## Activity
The records follow. Count the lines holding "APERTURE" and give only the number.

## Record excerpts

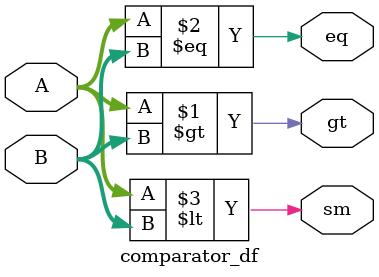
<source format=v>
module comparator_df(gt,sm,eq,A,B) ;
input [3:0]A,B;
output gt,eq,sm;
assign gt=(A>B);
assign eq=(A==B);
assign sm=(A<B);


endmodule
</source>
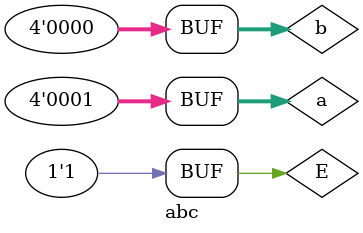
<source format=v>
`timescale 1ns / 1ps


module abc;

	// Inputs
	reg [3:0] a;
	reg [3:0] b;
	reg E;

	// Outputs
	wire [3:0] iab;

	// Instantiate the Unit Under Test (UUT)
	nandgatemod uut (
		.a(a), 
		.b(b), 
		.E(E), 
		.iab(iab)
	);

	initial begin
		// Initialize Inputs
		a = 0;
		b = 0;
		E = 0;

		// Wait 100 ns for global reset to finish
		#100;
		a = 0;
		b = 1;
		E = 1;
		#100;
		a = 1;
		b = 1;
		E = 1;
		#100;
		a = 1;
		b = 0;
		E = 1;
		#100;
		// Add stimulus here

	end
      
endmodule


</source>
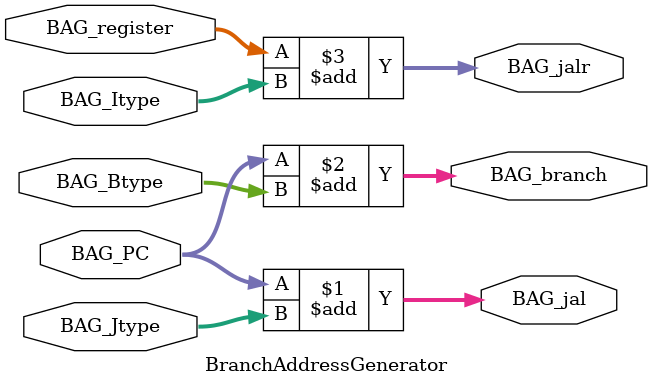
<source format=sv>
`timescale 1ns / 1ps


module BranchAddressGenerator(
    input  [31:0] BAG_PC,
    input  [31:0] BAG_Jtype,
    input  [31:0] BAG_Btype,
    input  [31:0] BAG_Itype,
    input  [31:0] BAG_register,
    output [31:0] BAG_jal,
    output [31:0] BAG_branch,
    output [31:0] BAG_jalr
    );
    
    assign BAG_jal    = BAG_PC + BAG_Jtype;
    assign BAG_branch = BAG_PC + BAG_Btype;
    assign BAG_jalr   = BAG_register + BAG_Itype;
     
endmodule

</source>
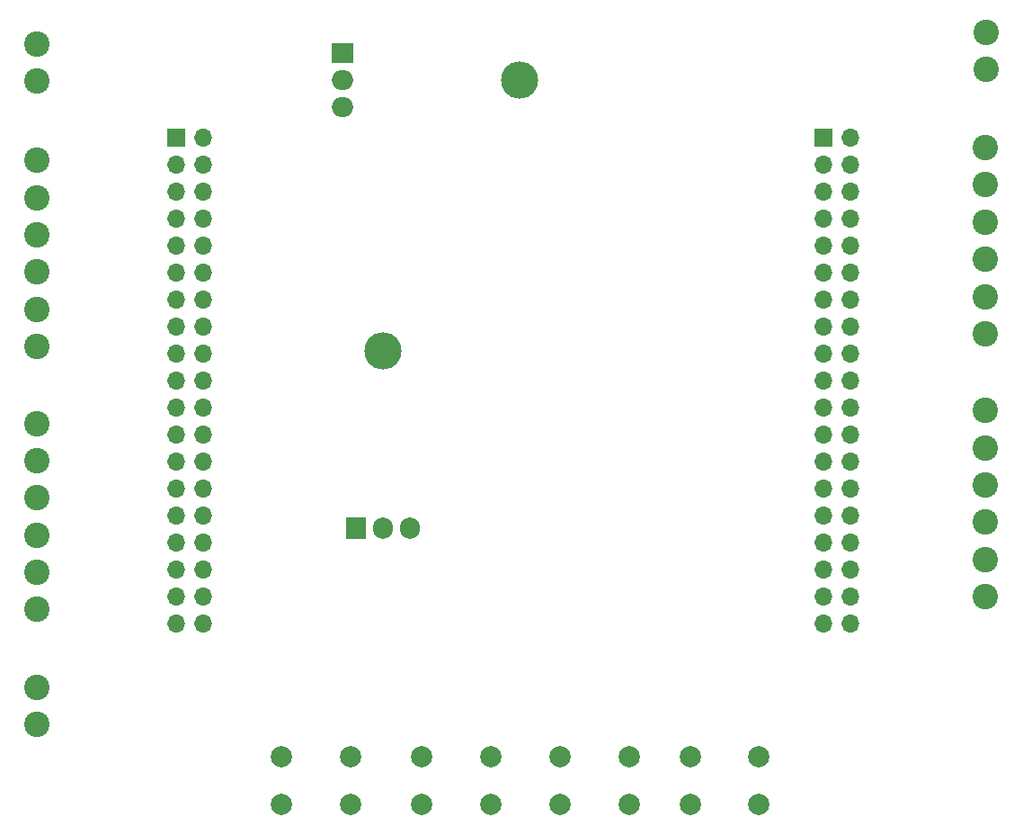
<source format=gbr>
%TF.GenerationSoftware,KiCad,Pcbnew,8.0.4-8.0.4-0~ubuntu22.04.1*%
%TF.CreationDate,2024-08-22T14:24:44+02:00*%
%TF.ProjectId,PCB_robot_controller,5043425f-726f-4626-9f74-5f636f6e7472,rev?*%
%TF.SameCoordinates,Original*%
%TF.FileFunction,Soldermask,Bot*%
%TF.FilePolarity,Negative*%
%FSLAX46Y46*%
G04 Gerber Fmt 4.6, Leading zero omitted, Abs format (unit mm)*
G04 Created by KiCad (PCBNEW 8.0.4-8.0.4-0~ubuntu22.04.1) date 2024-08-22 14:24:44*
%MOMM*%
%LPD*%
G01*
G04 APERTURE LIST*
%ADD10O,3.500000X3.500000*%
%ADD11R,2.000000X1.905000*%
%ADD12O,2.000000X1.905000*%
%ADD13C,2.400000*%
%ADD14C,2.000000*%
%ADD15R,1.905000X2.000000*%
%ADD16O,1.905000X2.000000*%
%ADD17R,1.700000X1.700000*%
%ADD18O,1.700000X1.700000*%
G04 APERTURE END LIST*
D10*
%TO.C,U1*%
X160850000Y-74725000D03*
D11*
X144190000Y-72185000D03*
D12*
X144190000Y-74725000D03*
X144190000Y-77265000D03*
%TD*%
D13*
%TO.C,POWER*%
X115420000Y-71300000D03*
X115420000Y-74800000D03*
%TD*%
D14*
%TO.C,SW4*%
X183420000Y-142850000D03*
X176920000Y-142850000D03*
X183420000Y-138350000D03*
X176920000Y-138350000D03*
%TD*%
D13*
%TO.C,COM*%
X204770000Y-73675000D03*
X204770000Y-70175000D03*
%TD*%
%TO.C,MOTOR4*%
X115420000Y-107010000D03*
X115420000Y-110510000D03*
X115420000Y-114010000D03*
X115420000Y-117510000D03*
X115420000Y-121010000D03*
X115420000Y-124510000D03*
%TD*%
D14*
%TO.C,SW2*%
X158170000Y-142850000D03*
X151670000Y-142850000D03*
X158170000Y-138350000D03*
X151670000Y-138350000D03*
%TD*%
D13*
%TO.C,MOTOR3*%
X115420000Y-82260000D03*
X115420000Y-85760000D03*
X115420000Y-89260000D03*
X115420000Y-92760000D03*
X115420000Y-96260000D03*
X115420000Y-99760000D03*
%TD*%
D10*
%TO.C,Q1*%
X148020000Y-100190000D03*
D15*
X145480000Y-116850000D03*
D16*
X148020000Y-116850000D03*
X150560000Y-116850000D03*
%TD*%
D13*
%TO.C,MOTOR2*%
X204740000Y-123300000D03*
X204740000Y-119800000D03*
X204740000Y-116300000D03*
X204740000Y-112800000D03*
X204740000Y-109300000D03*
X204740000Y-105800000D03*
%TD*%
%TO.C,MOTOR1*%
X204740000Y-98550000D03*
X204740000Y-95050000D03*
X204740000Y-91550000D03*
X204740000Y-88050000D03*
X204740000Y-84550000D03*
X204740000Y-81050000D03*
%TD*%
D14*
%TO.C,SW1*%
X144920000Y-142850000D03*
X138420000Y-142850000D03*
X144920000Y-138350000D03*
X138420000Y-138350000D03*
%TD*%
%TO.C,SW3*%
X171170000Y-142850000D03*
X164670000Y-142850000D03*
X171170000Y-138350000D03*
X164670000Y-138350000D03*
%TD*%
D13*
%TO.C,GRIPPER*%
X115420000Y-131800000D03*
X115420000Y-135300000D03*
%TD*%
D17*
%TO.C,J4*%
X189460000Y-80140000D03*
D18*
X192000000Y-80140000D03*
X189460000Y-82680000D03*
X192000000Y-82680000D03*
X189460000Y-85220000D03*
X192000000Y-85220000D03*
X189460000Y-87760000D03*
X192000000Y-87760000D03*
X189460000Y-90300000D03*
X192000000Y-90300000D03*
X189460000Y-92840000D03*
X192000000Y-92840000D03*
X189460000Y-95380000D03*
X192000000Y-95380000D03*
X189460000Y-97920000D03*
X192000000Y-97920000D03*
X189460000Y-100460000D03*
X192000000Y-100460000D03*
X189460000Y-103000000D03*
X192000000Y-103000000D03*
X189460000Y-105540000D03*
X192000000Y-105540000D03*
X189460000Y-108080000D03*
X192000000Y-108080000D03*
X189460000Y-110620000D03*
X192000000Y-110620000D03*
X189460000Y-113160000D03*
X192000000Y-113160000D03*
X189460000Y-115700000D03*
X192000000Y-115700000D03*
X189460000Y-118240000D03*
X192000000Y-118240000D03*
X189460000Y-120780000D03*
X192000000Y-120780000D03*
X189460000Y-123320000D03*
X192000000Y-123320000D03*
X189460000Y-125860000D03*
X192000000Y-125860000D03*
%TD*%
D17*
%TO.C,J3*%
X128500000Y-80140000D03*
D18*
X131040000Y-80140000D03*
X128500000Y-82680000D03*
X131040000Y-82680000D03*
X128500000Y-85220000D03*
X131040000Y-85220000D03*
X128500000Y-87760000D03*
X131040000Y-87760000D03*
X128500000Y-90300000D03*
X131040000Y-90300000D03*
X128500000Y-92840000D03*
X131040000Y-92840000D03*
X128500000Y-95380000D03*
X131040000Y-95380000D03*
X128500000Y-97920000D03*
X131040000Y-97920000D03*
X128500000Y-100460000D03*
X131040000Y-100460000D03*
X128500000Y-103000000D03*
X131040000Y-103000000D03*
X128500000Y-105540000D03*
X131040000Y-105540000D03*
X128500000Y-108080000D03*
X131040000Y-108080000D03*
X128500000Y-110620000D03*
X131040000Y-110620000D03*
X128500000Y-113160000D03*
X131040000Y-113160000D03*
X128500000Y-115700000D03*
X131040000Y-115700000D03*
X128500000Y-118240000D03*
X131040000Y-118240000D03*
X128500000Y-120780000D03*
X131040000Y-120780000D03*
X128500000Y-123320000D03*
X131040000Y-123320000D03*
X128500000Y-125860000D03*
X131040000Y-125860000D03*
%TD*%
M02*

</source>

## Result of the task
2